The Dungeon, and by extension the entire penal system is hence medieval, old-fashioned and barbaric. It is necessary to start finding other ways out. One ‘other way out’ of the restrictive penal system may be that of nature. Wordsworth uses transplantation to suggest this, while Coleridge refers to the redemptive, healing quality of nature: “O nature! /Healest thy wandering and distempered child”. In The Convict one criticism of being a prisoner in the confines of a cell is the inability to appreciate nature, specifically its ringing joy.

This musical reference is alluded to in The Dungeon, “Thy melodies of woods, and winds, and waters… a jarring and a dissonant thing… dance and minstrelsy”. The metaphor is at first complimented by the relaxing, almost lyrically legato alliteration of the ‘w’s. There is a sense of contrast between music and words. Words come from the intellect, though the convict cannot seem to trust conventional wisdom, and therefore feels more comfortable with a musical acquisition of knowledge.

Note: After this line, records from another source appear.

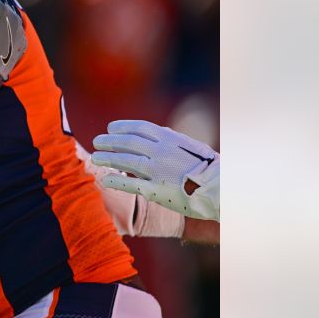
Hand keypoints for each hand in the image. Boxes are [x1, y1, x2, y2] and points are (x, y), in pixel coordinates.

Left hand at [90, 120, 219, 221]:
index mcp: (171, 139)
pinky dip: (115, 181)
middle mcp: (161, 152)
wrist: (223, 189)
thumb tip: (159, 132)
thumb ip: (173, 140)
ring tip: (95, 158)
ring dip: (107, 158)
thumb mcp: (193, 147)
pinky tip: (104, 179)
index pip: (140, 128)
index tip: (110, 128)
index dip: (122, 127)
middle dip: (110, 141)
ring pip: (125, 161)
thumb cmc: (210, 168)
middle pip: (128, 143)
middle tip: (96, 141)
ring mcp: (158, 171)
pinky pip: (130, 184)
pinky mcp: (157, 191)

Finally, there is a point proved through irony in both poems.

Wordsworth has written of appreciating the world through a “wise passiveness” (Expostulation and Reply) and in The Convict the poet stands alone on a mountain. What is the difference between being alone on a mountain and being alone in a cell?! It seems that the difference lies in choice: in a “wise passiveness” one chooses to be alone, so the poet is in fact airing his views on the penal system’s poor and unjust rulings which place someone in solitary confinement and dismal conditions without their consultation.